- [What is expected]: Every record here needs to be written out again exactly.

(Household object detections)
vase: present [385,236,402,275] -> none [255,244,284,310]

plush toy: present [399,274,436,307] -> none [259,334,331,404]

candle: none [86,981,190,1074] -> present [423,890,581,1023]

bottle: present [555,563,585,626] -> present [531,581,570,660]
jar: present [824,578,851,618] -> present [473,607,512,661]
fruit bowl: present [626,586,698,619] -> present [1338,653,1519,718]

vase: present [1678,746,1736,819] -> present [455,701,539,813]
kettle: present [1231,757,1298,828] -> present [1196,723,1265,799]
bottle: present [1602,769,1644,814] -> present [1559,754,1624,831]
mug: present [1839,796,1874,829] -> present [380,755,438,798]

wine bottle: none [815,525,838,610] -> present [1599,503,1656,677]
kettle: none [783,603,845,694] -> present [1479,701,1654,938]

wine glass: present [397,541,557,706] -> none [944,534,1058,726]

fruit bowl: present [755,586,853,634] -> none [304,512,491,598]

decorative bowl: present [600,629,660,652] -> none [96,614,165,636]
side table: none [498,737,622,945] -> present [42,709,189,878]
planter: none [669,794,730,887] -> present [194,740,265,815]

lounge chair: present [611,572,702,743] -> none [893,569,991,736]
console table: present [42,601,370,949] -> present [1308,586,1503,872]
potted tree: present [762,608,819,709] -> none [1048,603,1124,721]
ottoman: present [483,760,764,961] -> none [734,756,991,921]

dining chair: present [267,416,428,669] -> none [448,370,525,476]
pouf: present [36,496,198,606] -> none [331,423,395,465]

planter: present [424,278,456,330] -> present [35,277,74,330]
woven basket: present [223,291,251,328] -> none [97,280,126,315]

- [Your solution]:
vase: present [385,236,402,275] -> none [255,244,284,310]

plush toy: present [399,274,436,307] -> none [259,334,331,404]

candle: none [86,981,190,1074] -> present [423,890,581,1023]

bottle: present [555,563,585,626] -> present [531,581,570,660]
jar: present [824,578,851,618] -> present [473,607,512,661]
fruit bowl: present [626,586,698,619] -> present [1338,653,1519,718]

vase: present [1678,746,1736,819] -> present [455,701,539,813]
kettle: present [1231,757,1298,828] -> present [1196,723,1265,799]
bottle: present [1602,769,1644,814] -> present [1559,754,1624,831]
mug: present [1839,796,1874,829] -> present [380,755,438,798]

wine bottle: none [815,525,838,610] -> present [1599,503,1656,677]
kettle: none [783,603,845,694] -> present [1479,701,1654,938]

wine glass: present [397,541,557,706] -> none [944,534,1058,726]

fruit bowl: present [755,586,853,634] -> none [304,512,491,598]

decorative bowl: present [600,629,660,652] -> none [96,614,165,636]
side table: none [498,737,622,945] -> present [42,709,189,878]
planter: none [669,794,730,887] -> present [194,740,265,815]

lounge chair: present [611,572,702,743] -> none [893,569,991,736]
console table: present [42,601,370,949] -> present [1308,586,1503,872]
potted tree: present [762,608,819,709] -> none [1048,603,1124,721]
ottoman: present [483,760,764,961] -> none [734,756,991,921]

dining chair: present [267,416,428,669] -> none [448,370,525,476]
pouf: present [36,496,198,606] -> none [331,423,395,465]

planter: present [424,278,456,330] -> present [35,277,74,330]
woven basket: present [223,291,251,328] -> none [97,280,126,315]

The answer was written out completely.